Some general notes: Bectu offers a course on working regulations and policies designed to protect the child at work. This is a City & Guilds accredited course offering a practical guide to everyone working with children in the entertainment industry. You will gain a sound understanding of the DfE regulations, as well as the Local Authorities licensing processes.
The HSE website has a useful page on what the law says about young people at work. It makes the distinction between ‘children’ and ‘young people’ (defined carefully on the site).
There’s also a useful printable guide [pdf] here.
The FAQs are also useful, and doing a risk assessment around issues relating to children/young people seems central to it.
There are specific rules on working hours and pay for young people at work on work experience on the Acas website here. In essence, if what you are doing amounts to work (even if you are volunteering) you are entitled to the relevant statutory minimum wage. If you are only shadowing, you would fall on the side of not being entitled to the minimum wage.

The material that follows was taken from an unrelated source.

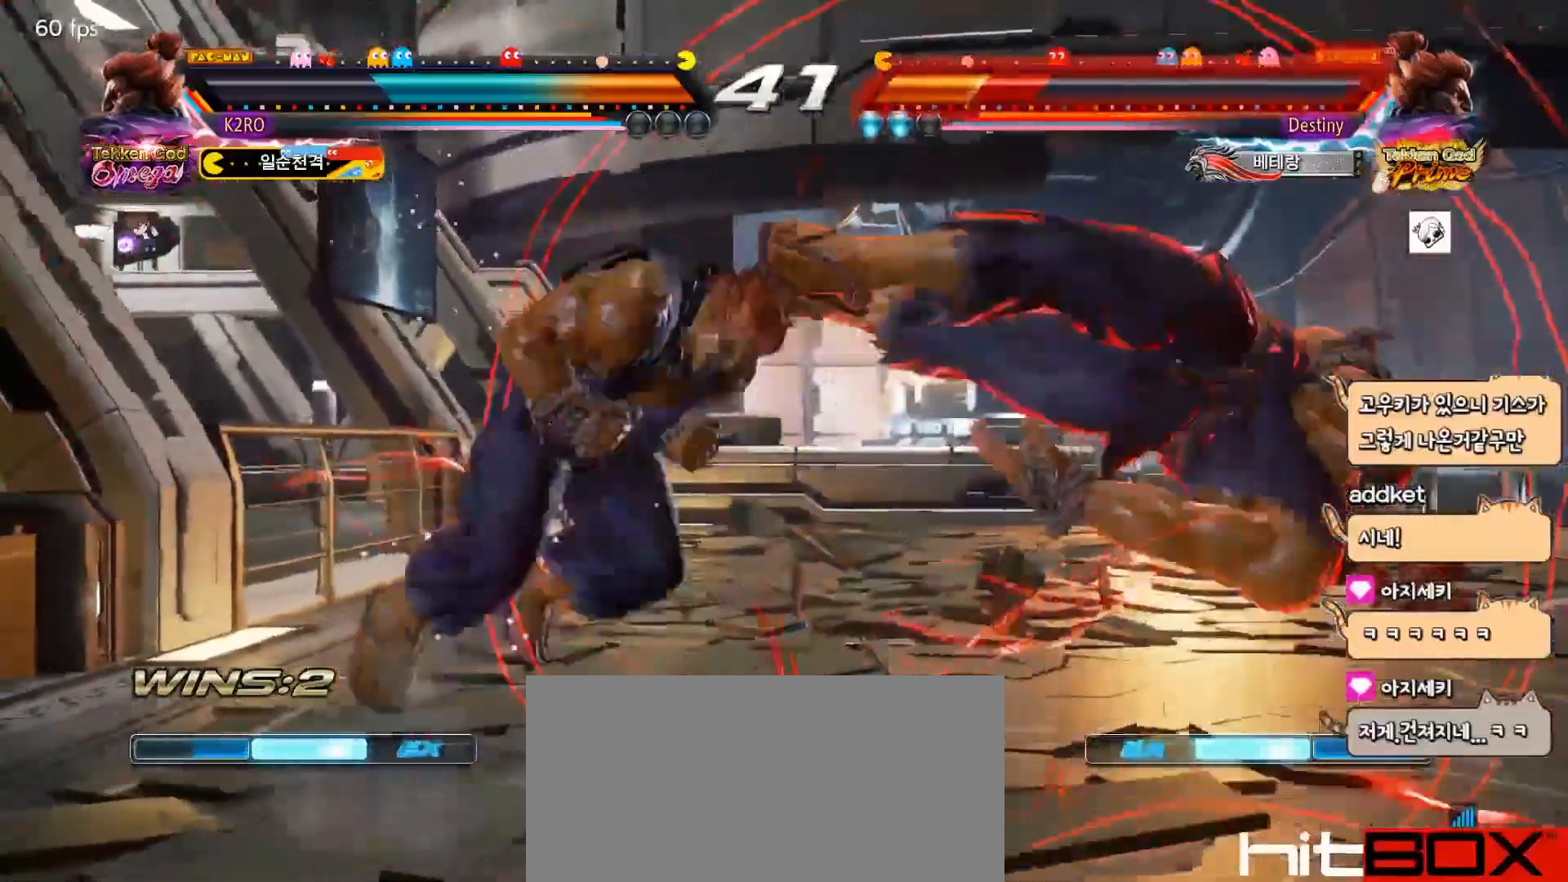
{"buttons": ["CROSS"], "events": [[500, "CROSS", "down"]]}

School students on work experience aren’t though, and neither are HE or FE students doing less than a year of work as part of their course (though they often actually are paid).
If an employer has someone volunteering, they would have to show that the volunteer is not actually doing work (so not substituting someone who would be doing paid work).
The National Careers Service has a useful page that explains work experience.
There is something on the .gov website about Chaperoning but a lot of the responsibility for this seems to rest with local authorities – an issue that (on the face of it) seems to result in inconsistency. This is an issue that the Bectu Chaperones and Tutors Branch has talking about for a while.